**EXERCISES**
1) List every distinct number written in digits in the passage on dogs and Sports Day in Japan below, in order of first appearance.
2) Resume the passage on dogs and Sports Day in Japan below, picking up after its final sentence.
--- DOCUMENT PASSAGE Enclosed Below ---
Dogs here are often dressed up.
Image Credit:

It's not uncommon to see a dog in a stroller.

It's not even that uncommon to see a dog in a "baby" sling.

There are many specialty shops for animal accessories, so one's dog can be as cute (kawaii!) as the owner.

This little pup is for sale in a tiny little dog boutique right near our house for about $3,000 USD
Japanese dog owners are very respectful when taking their dogs out.  They are often seen with a little bag which includes bags for poop and often a water bottle to rinse off any areas that the dogs may have peed.  It is very uncommon to see dog poop in parks, which is nice when you have little kids running through them.

Monday, October 14, 2013

30 Things You Should Know and/or Will Love about Japan Series: # 25

#25 - Sports Day

Sports Day is my favorite school day out of the whole year.  Sports Day is a national holiday in Japan.  This holiday began to commemorate the Tokyo Olympics in 1964 and it was created to promote health and well being.

Schools have large events on these days which would compare to a Field Day in the U.S. (but better).  All families come to Sports Day.  Sports Day looks a little different at our school compared to Japanese schools.  Most of the Japanese schools on our island have already had their Sports Days the last two weekends.  In combination to a well orchestrated event and competitions, there is also an bento (lunch) "competition" amongst the moms.  A lot of time and effort goes into creating these beautiful and balanced lunches.
--- End of Enclosed DOCUMENT PASSAGE ---
--- GIVEN ENTRIES Enclosed Below ---
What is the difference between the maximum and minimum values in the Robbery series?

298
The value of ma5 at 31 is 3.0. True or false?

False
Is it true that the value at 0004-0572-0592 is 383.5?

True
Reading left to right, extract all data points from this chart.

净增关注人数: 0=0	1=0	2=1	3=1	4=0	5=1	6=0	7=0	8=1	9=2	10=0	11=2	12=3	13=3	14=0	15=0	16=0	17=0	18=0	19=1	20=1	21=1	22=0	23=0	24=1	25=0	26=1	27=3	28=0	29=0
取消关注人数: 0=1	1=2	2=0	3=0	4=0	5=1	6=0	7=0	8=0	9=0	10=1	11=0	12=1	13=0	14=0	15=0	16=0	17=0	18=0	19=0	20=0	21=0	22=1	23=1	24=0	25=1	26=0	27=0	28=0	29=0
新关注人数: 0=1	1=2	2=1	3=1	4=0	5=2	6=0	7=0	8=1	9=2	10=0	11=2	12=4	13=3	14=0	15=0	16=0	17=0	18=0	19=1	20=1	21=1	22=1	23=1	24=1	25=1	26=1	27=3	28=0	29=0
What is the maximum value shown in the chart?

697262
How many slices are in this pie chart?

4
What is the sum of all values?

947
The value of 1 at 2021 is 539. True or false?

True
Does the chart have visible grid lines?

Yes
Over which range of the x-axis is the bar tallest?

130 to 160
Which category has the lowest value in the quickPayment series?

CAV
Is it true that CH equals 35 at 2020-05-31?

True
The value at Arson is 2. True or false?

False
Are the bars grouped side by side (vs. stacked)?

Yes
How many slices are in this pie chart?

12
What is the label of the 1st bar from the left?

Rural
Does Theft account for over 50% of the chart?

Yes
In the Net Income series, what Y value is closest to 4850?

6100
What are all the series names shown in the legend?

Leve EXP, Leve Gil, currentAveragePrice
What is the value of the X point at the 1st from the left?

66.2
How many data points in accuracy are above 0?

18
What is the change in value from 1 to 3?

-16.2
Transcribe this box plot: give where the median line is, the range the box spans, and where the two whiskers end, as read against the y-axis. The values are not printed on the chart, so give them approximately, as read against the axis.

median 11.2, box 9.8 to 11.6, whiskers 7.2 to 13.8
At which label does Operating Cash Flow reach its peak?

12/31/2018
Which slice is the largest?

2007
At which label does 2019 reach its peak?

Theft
--- End of Enclosed GIVEN ENTRIES ---
**ANSWERS TO THE TASKS**
1)
3,000
14
2013
30
25
1964

2)
Our school has events that the whole school participates in (my favorites) and then the different sections of the schools go off and has competitions by grade level/age levels.  It isn't too competitive at our school, but the kids do separate off into two teams - Red and Gray, representing our school colors.

This year, our Sports Day is going to be a bit different, because it's our school's Centennial Celebration, so there are a lot of alumni and guests on campus.  We will only have the full school group activities and then a whole community BBQ.

Go Team Read 2012
Here are some of our previous Sports Day blogposts:
Sports Day 2009
Sports Day 2010 (no record of this - but I was VERY pregnant with Lola, so we'll blame her)
Sports Day 2011
Sports Day 2012

We're excited this year, because Lola will be joining us.  Her daycare is closed due the the national holiday and now that she's a bit older, she can come and hang out with us, and maybe even participate a bit!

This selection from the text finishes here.